Young Love and The Rain
By Saanya Sodhi
Young love makes me as happy as the feeling of my cotton dress on my legs, flying in the direction of the wind, going with the wind
I recently learned what a pluviophile is, euphoria took over me as I found another word synonymous with my name
The petrichor makes me feel at home even when I’m not, the wetness of the rain replaced tears on my cheeks
I feel happy in the rain, imagining and re-imagining scenes from movies that happened and from my life that never did
I see a lot of young love around me today, I’m at that age when the little girl that was always scared of the rain thought she would live through young love
But all I live is see and the only way I live, vicariously
I was once scared of the rain, I thought it would flood our homes, that was before emotions flooded my heart and numbness my body
I thought our house would break under the pressure of water but that was before the pressures of love and life scared me much more
I used to think after the rain only wooden boats could save us, the boats of hope have proven otherwise
The me then wanted to live to see love, the me today wants to live for the same
Just that then I was a girl who was in love with love, no complexities, no questions
And today I am the girl who wants to understand all about Aphrodite, Apollo and Inanna
I am heart broken and a boy didn’t break my heart.

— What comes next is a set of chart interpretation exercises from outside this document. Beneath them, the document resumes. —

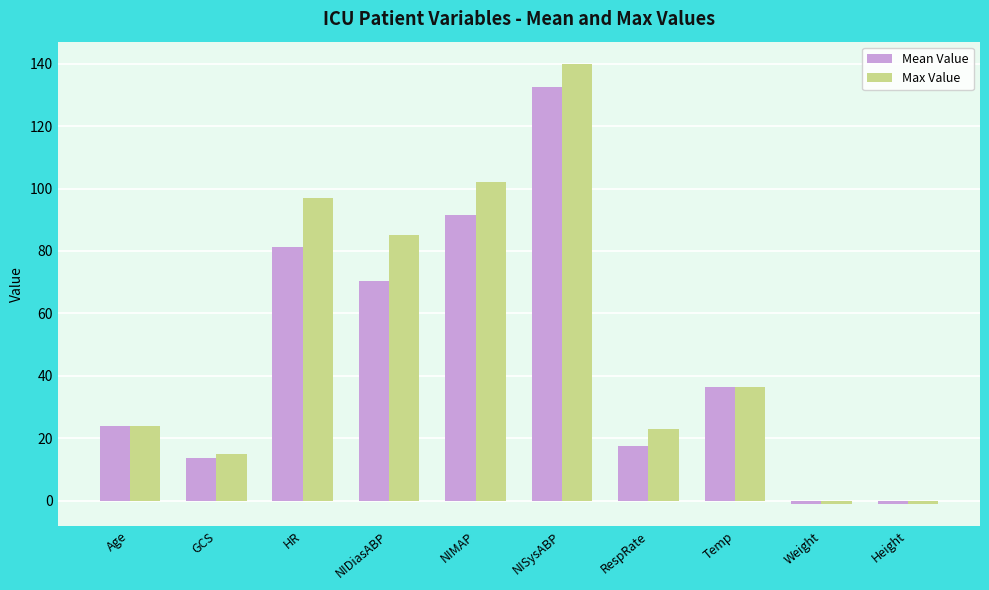

What is the difference between the highest and lowest values at NISysABP?

7.4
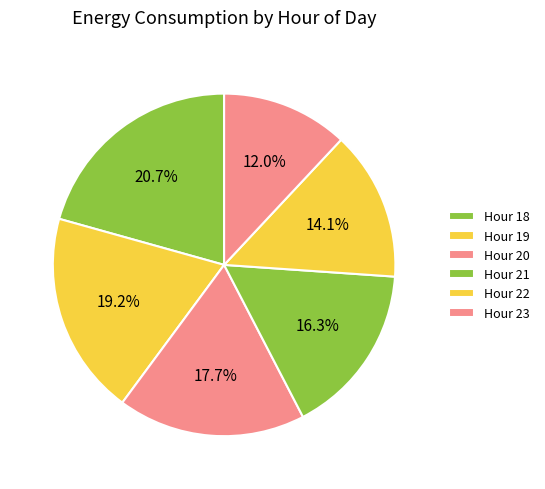

How many slices are in this pie chart?

6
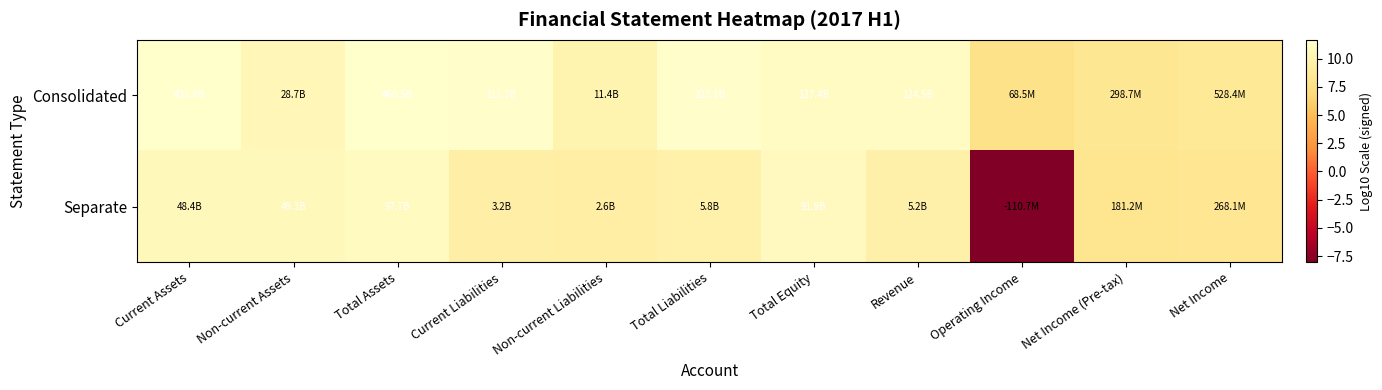

Rank the series by their maximum value, from lowest to highest.

Separate, Consolidated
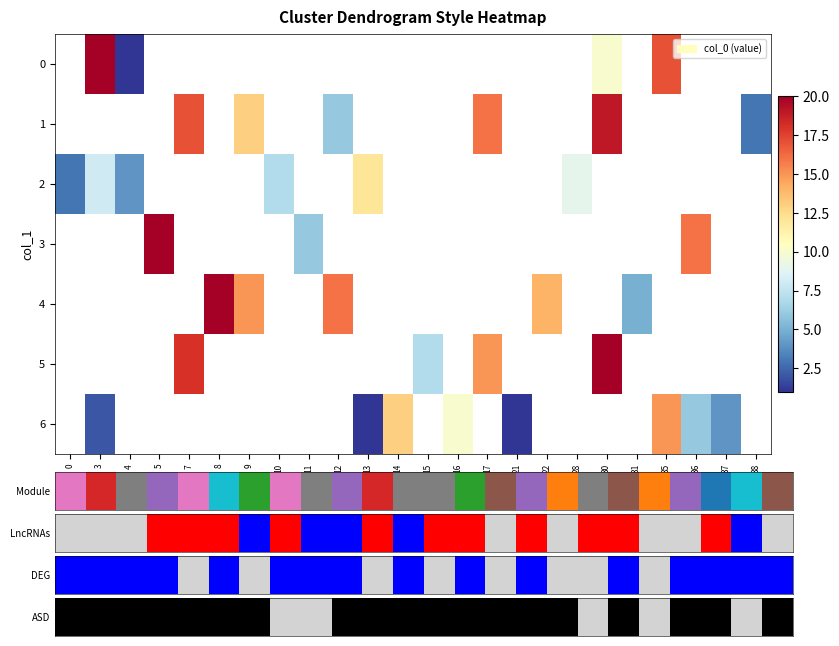

What is the maximum value shown in the chart?

20.0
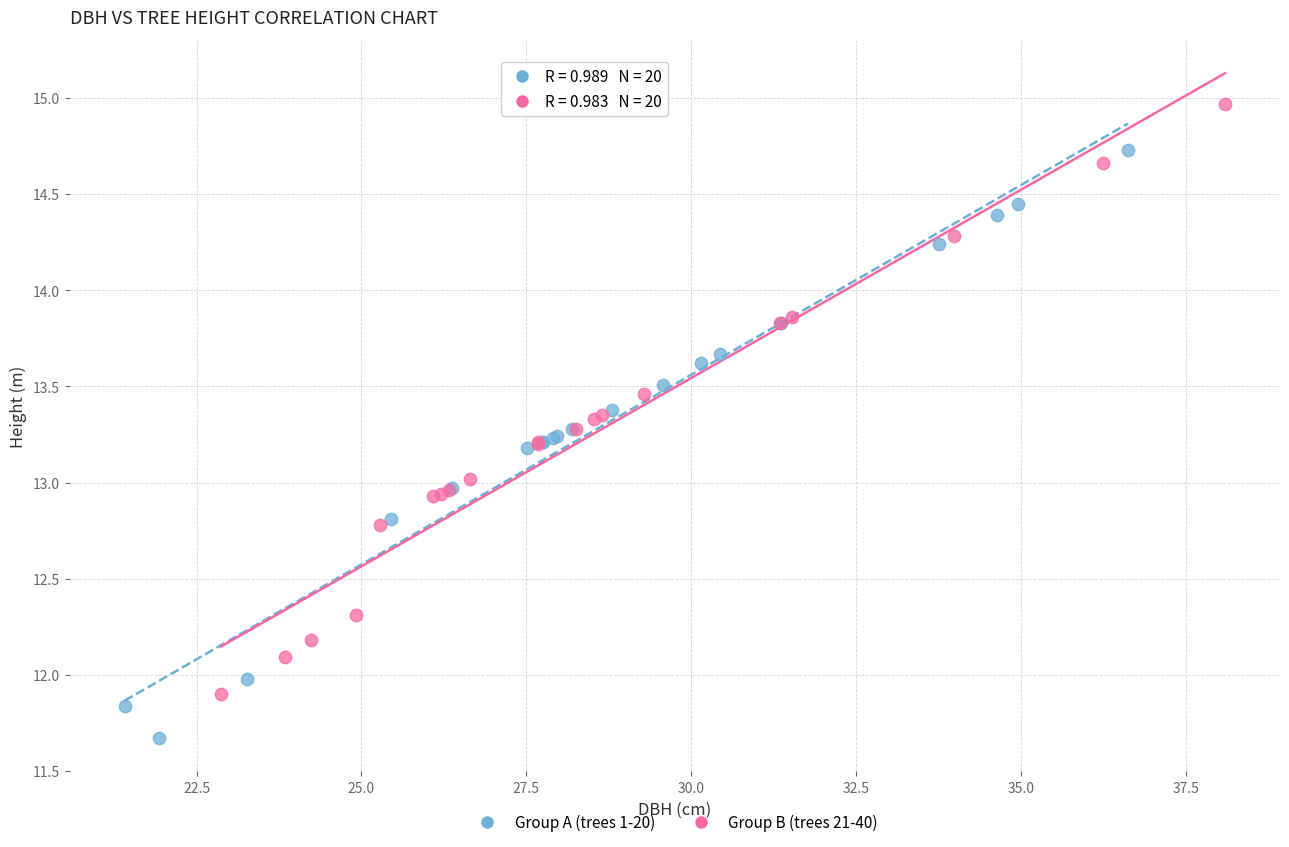

Which series reaches the minimum Y coordinate?

Group A (trees 1-20)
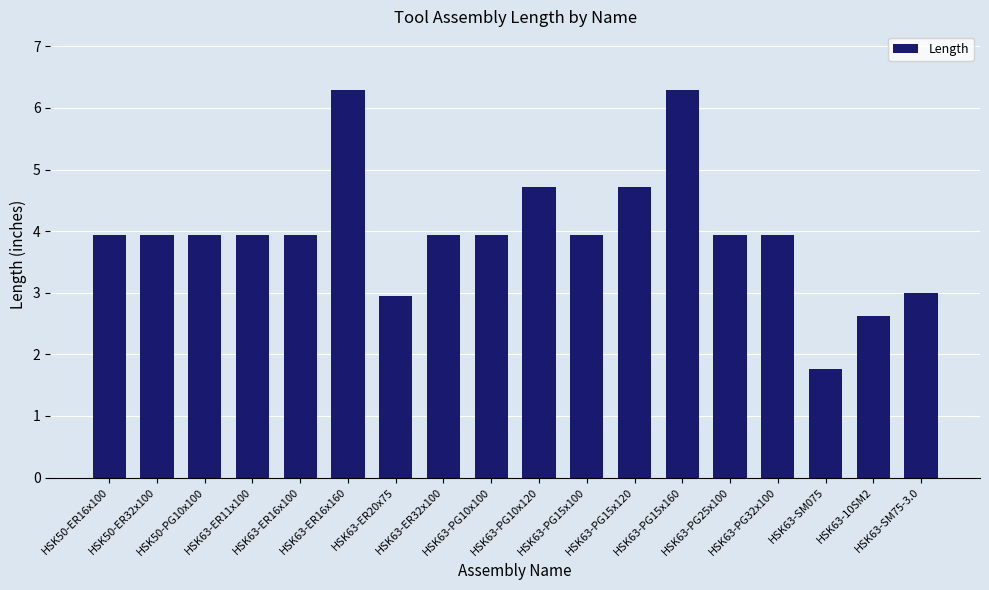

The chart shows a value of 3.9 at HSK63-ER11x100. True or false?

True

Anoushka Radhakrishnan has been writing ever since she was ten years old and presently performs at various Slam Poetry events in New Delhi. She writes about feminism and mental health. She would love to publish her own book one day !
The Difference Between A Compliment And A Catcall
By Anoushka Radhakrishnan
I don’t wear dresses anymore. I don’t wear dresses because dresses have consequences. I’m fifteen and I’m walking on the sidewalk next to my school, I am wearing my school uniform You’re twenty eight and driving a bike I wonder what you think before you cat call.
Do you think I’m a cos player? Pretending to be underage? Or do you think this is a porno? Do you think I am walking in front of you deliberately? Hoping you’ll notice my undefined body?
‘He’s just offering a compliment, learn to accept it.’ A compliment? A compliment is ‘Hi, you look nice.’ ‘You’re such a kind person’ ‘I really like your smile.’ not ‘Hey, sexy! Wanna come with me?’ Haha, get the joke? because clearly, he did too.
It’s a compliment? Is that what your mom told you when you were catcalled? Is that what her mom told her when she was catcalled? That it is just somebody appreciating your femininity, no. He does not appreciate your beauty and he doesn’t see you as a woman but as a toy. a mannequin. a doll.
You are not a doll, You are a human being. You were born in this world to live Not to feel uncomfortable by someone else’s doings and then be told you are not uncomfortable, a compliment does not make you feel uncomfortable, a catcall does. It wasn’t a compliment then and it isn’t a compliment now.
I’m fifteen. I want to go home happy and content. I want to go to a party happy and content. I want to be happy and content. A compliment makes you feel happy and content a catcall makes you feel disgusted and dirty and unsafe and not human.
I am fifteen and I am wearing my school uniform, and I do not appreciate you raking your eyes up and down my body like it is a joyride, a carnival. no, my body is not a roller-coaster, my body is not candy, my body is not yours to enjoy.
I’m fifteen, I’m twenty, I’m thirty, I’m forty, and I know the difference between a compliment and a catcall because I know the difference between a person who respects me and a person who wants to drug me.
I know the difference between a compliment and a catcall like I know the difference between my home and that god damn sidewalk. I know the difference between a compliment and a catcall because I know the difference between feeling good and feeling dirty.
I know the difference between a compliment and a catcall just like I know the difference between consented sex and rape. I know the difference between a compliment and a catcall because there’s only one that considers my consent.
I know the difference between a compliment and a catcall because both flatter me yet there’s only one I want to accept.